La cuarta película de David Koepp no destaca especialmente, es una comedia correcta pero sin ningún elemento novedoso o destacable en su guión o en su puesta en escena. De hecho se olvidará fácilmente de no ser por dos elementos importantes que podrían hacer que pasara a la historia cinematográfica: 1) Ser la primera comedia de David Koepp y 2) El debut protagonista cinematográfico de Ricky Gervais.

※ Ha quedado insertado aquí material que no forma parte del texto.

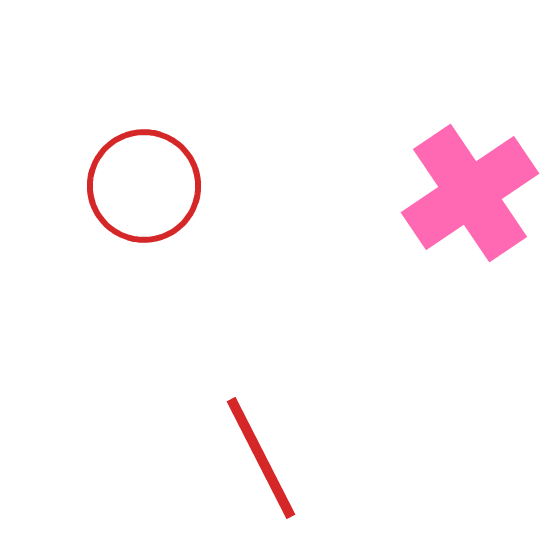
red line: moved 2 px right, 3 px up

Ricky Gervais, creador, guionista y protagonista de dos de las mejores series de la historia de la televisión: The office (la original, no el remake americano) y Extras. Si no las habéis visto os doy permiso para dejar de leer esto y dedicar el resto de vuestro día en comprar, robar o descargar legal o ilegalmente estas series (por cierto no compréis la edición española de Extras a no ser que sepáis inglés, pues no lleva subtítulos en castellano).

El dr. Pincus es un personaje hecho a la medida de Gervais mostrado como un tipo misántropo y egoísta, pero que a lo largo del film se irá redimiendo y mejorando su personalidad tal y como mandan los cánones de la comedia norteamericana políticamente correcta. De hecho cuando la película se sale un poco de los cánones es cuando encuentra su mejor dosis de humor. El prólogo tiene su gracia a pesar de ser algo previsible, las escenas en el hospital en el que van a operar a Pincus o la cena en casa de Téa Leoni burlándose en la cara de su novio.

El problema de la peli es que resulta demasiado previsible, no presenta nada que no hayamos visto ya en el clásico Cuento de Navidad o en Ghost. Pero por lo menos es una comedia correcta, con una trío protagonista que está en su salsa y que es la película ideal para llevar a vuestras madres al cine sin que salgan ofendidas.